Getting text from multiple pdfs into spreadsheet

Hi again, I was wondering if anyone could help me with a script to help me tabulate my invoice totals. What I want to do is

  1. go through each pdf file in a directory
  2. pull only specific pieces of the text from the pdf document (namely, the chunks of text that follow the phrases “Customer No.” and “Total ex GST”
  3. create a spreadsheet from this information (preferably in Excel, but anything exportable would work)
    Hopefully this will save me on going through all of my invoice pdfs individually and manually entering the data
    Thanks in advance if anyone has any suggestions
    Jeremy

You have a bit to do there, so start by breaking it down.

First, you need to get the text out of the PDFs. How it is returned will depend a lot on the way the PDF is laid out: you generally get everything in one string, and the order is based on position on the page. Assuming a fixed invoice format, you might be lucky.

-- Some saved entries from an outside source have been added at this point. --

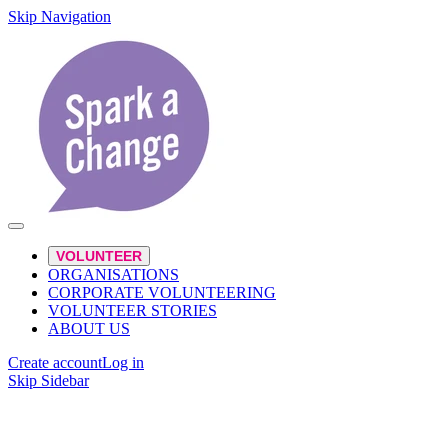
Skip Navigation
VOLUNTEER
ORGANISATIONS
CORPORATE VOLUNTEERING
VOLUNTEER STORIES
ABOUT US
Create account
Log in
Skip Sidebar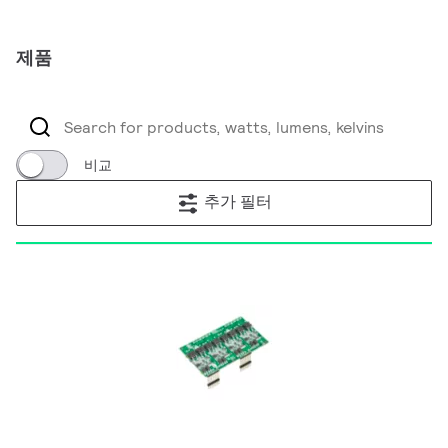
제품
비교
추가 필터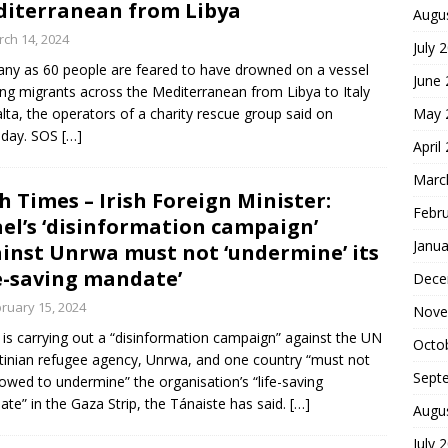
iterranean from Libya
Augu
ch 14, 2024
July 
ny as 60 people are feared to have drowned on a vessel
June
ing migrants across the Mediterranean from Libya to Italy
lta, the operators of a charity rescue group said on
May 
sday. SOS
[…]
April
Marc
sh Times – Irish Foreign Minister:
Febr
ael’s ‘disinformation campaign’
Janua
inst Unrwa must not ‘undermine’ its
fe-saving mandate’
Dece
ruary 15, 2024
Nove
l is carrying out a “disinformation campaign” against the UN
Octo
tinian refugee agency, Unrwa, and one country “must not
Sept
lowed to undermine” the organisation’s “life-saving
te” in the Gaza Strip, the Tánaiste has said.
[…]
Augu
July 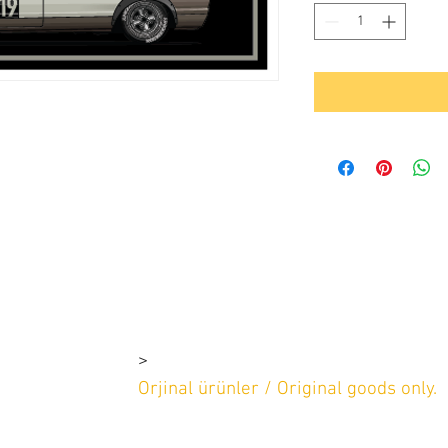
>
rşı 4-1e 4-1d
2 669 97 13
Orjinal ürünler / Original goods only.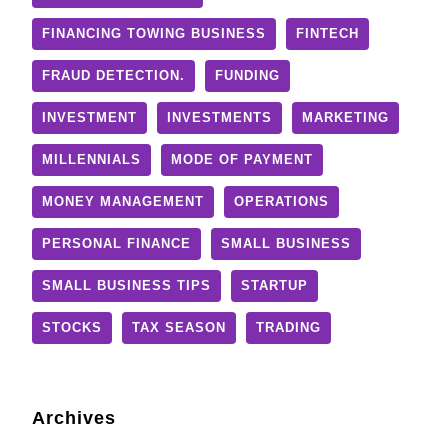
FINANCING TOWING BUSINESS
FINTECH
FRAUD DETECTION.
FUNDING
INVESTMENT
INVESTMENTS
MARKETING
MILLENNIALS
MODE OF PAYMENT
MONEY MANAGEMENT
OPERATIONS
PERSONAL FINANCE
SMALL BUSINESS
SMALL BUSINESS TIPS
STARTUP
STOCKS
TAX SEASON
TRADING
Archives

Once you can get the text out, and can see a pattern in how the values appear, you can begin parsing. Then you can think about processing all the files in a directory, and putting the results in something like a tabbed-text file.

What version of the OS are you using?

For the spread sheet part. I would simply make the out put a csv formatted file.

excel and any other spread sheet app will be able to read it with no problem.

You would then only need to add your sum functions etc later.

Can you post a example of an invoice

If your pdf’s are actually pdf forms, you could use the following strategy.

  1. In Acrobat X or XI, have a pdf document open. This is to show the various tools.
  2. Under “Tools”, “Forms”, “More Form Options…” select “Merge Data Files Into Spreadsheet…”
  3. Add all the pdfs you are interested in and export the data.

This will produce a .csv file that you can manipulate in Excel as you wish. It will have all the data contained on the form for each file that will appear in the sheet as a separate record.

Sorry, no AppleScript, but its an easy way to get your job done.